### Task directions
Extract every line starting at the line that contains "もちろん、使い方・活用も解説！" and ending with the final line of the data, inclusive; give only those lines, word for word.
Excerpted records section start
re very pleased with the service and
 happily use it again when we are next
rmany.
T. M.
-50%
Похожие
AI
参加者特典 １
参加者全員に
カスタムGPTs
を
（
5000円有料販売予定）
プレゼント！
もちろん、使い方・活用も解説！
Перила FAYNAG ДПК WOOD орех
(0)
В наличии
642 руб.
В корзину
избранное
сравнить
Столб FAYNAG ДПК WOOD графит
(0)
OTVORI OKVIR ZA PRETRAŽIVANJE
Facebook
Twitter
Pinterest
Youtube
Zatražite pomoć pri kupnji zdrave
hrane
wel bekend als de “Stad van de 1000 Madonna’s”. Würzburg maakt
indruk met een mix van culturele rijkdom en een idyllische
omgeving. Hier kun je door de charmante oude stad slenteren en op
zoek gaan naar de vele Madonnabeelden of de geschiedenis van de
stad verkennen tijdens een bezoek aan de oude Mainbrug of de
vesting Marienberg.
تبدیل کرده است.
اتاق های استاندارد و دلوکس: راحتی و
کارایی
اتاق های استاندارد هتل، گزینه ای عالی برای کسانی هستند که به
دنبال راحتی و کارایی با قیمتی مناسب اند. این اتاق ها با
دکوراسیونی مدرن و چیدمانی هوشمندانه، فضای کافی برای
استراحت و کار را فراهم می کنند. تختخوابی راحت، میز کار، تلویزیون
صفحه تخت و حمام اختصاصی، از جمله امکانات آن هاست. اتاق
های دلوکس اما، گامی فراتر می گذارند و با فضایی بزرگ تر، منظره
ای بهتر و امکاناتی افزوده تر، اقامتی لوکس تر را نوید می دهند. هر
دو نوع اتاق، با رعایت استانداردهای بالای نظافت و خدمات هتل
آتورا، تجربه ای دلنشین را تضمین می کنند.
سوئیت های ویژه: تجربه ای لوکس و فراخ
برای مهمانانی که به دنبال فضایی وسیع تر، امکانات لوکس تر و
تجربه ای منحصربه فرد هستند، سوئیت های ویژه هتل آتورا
Excerpted records section end
### Your solution
もちろん、使い方・活用も解説！
Перила FAYNAG ДПК WOOD орех
(0)
В наличии
642 руб.
В корзину
избранное
сравнить
Столб FAYNAG ДПК WOOD графит
(0)
OTVORI OKVIR ZA PRETRAŽIVANJE
Facebook
Twitter
Pinterest
Youtube
Zatražite pomoć pri kupnji zdrave
hrane
wel bekend als de “Stad van de 1000 Madonna’s”. Würzburg maakt
indruk met een mix van culturele rijkdom en een idyllische
omgeving. Hier kun je door de charmante oude stad slenteren en op
zoek gaan naar de vele Madonnabeelden of de geschiedenis van de
stad verkennen tijdens een bezoek aan de oude Mainbrug of de
vesting Marienberg.
تبدیل کرده است.
اتاق های استاندارد و دلوکس: راحتی و
کارایی
اتاق های استاندارد هتل، گزینه ای عالی برای کسانی هستند که به
دنبال راحتی و کارایی با قیمتی مناسب اند. این اتاق ها با
دکوراسیونی مدرن و چیدمانی هوشمندانه، فضای کافی برای
استراحت و کار را فراهم می کنند. تختخوابی راحت، میز کار، تلویزیون
صفحه تخت و حمام اختصاصی، از جمله امکانات آن هاست. اتاق
های دلوکس اما، گامی فراتر می گذارند و با فضایی بزرگ تر، منظره
ای بهتر و امکاناتی افزوده تر، اقامتی لوکس تر را نوید می دهند. هر
دو نوع اتاق، با رعایت استانداردهای بالای نظافت و خدمات هتل
آتورا، تجربه ای دلنشین را تضمین می کنند.
سوئیت های ویژه: تجربه ای لوکس و فراخ
برای مهمانانی که به دنبال فضایی وسیع تر، امکانات لوکس تر و
تجربه ای منحصربه فرد هستند، سوئیت های ویژه هتل آتورا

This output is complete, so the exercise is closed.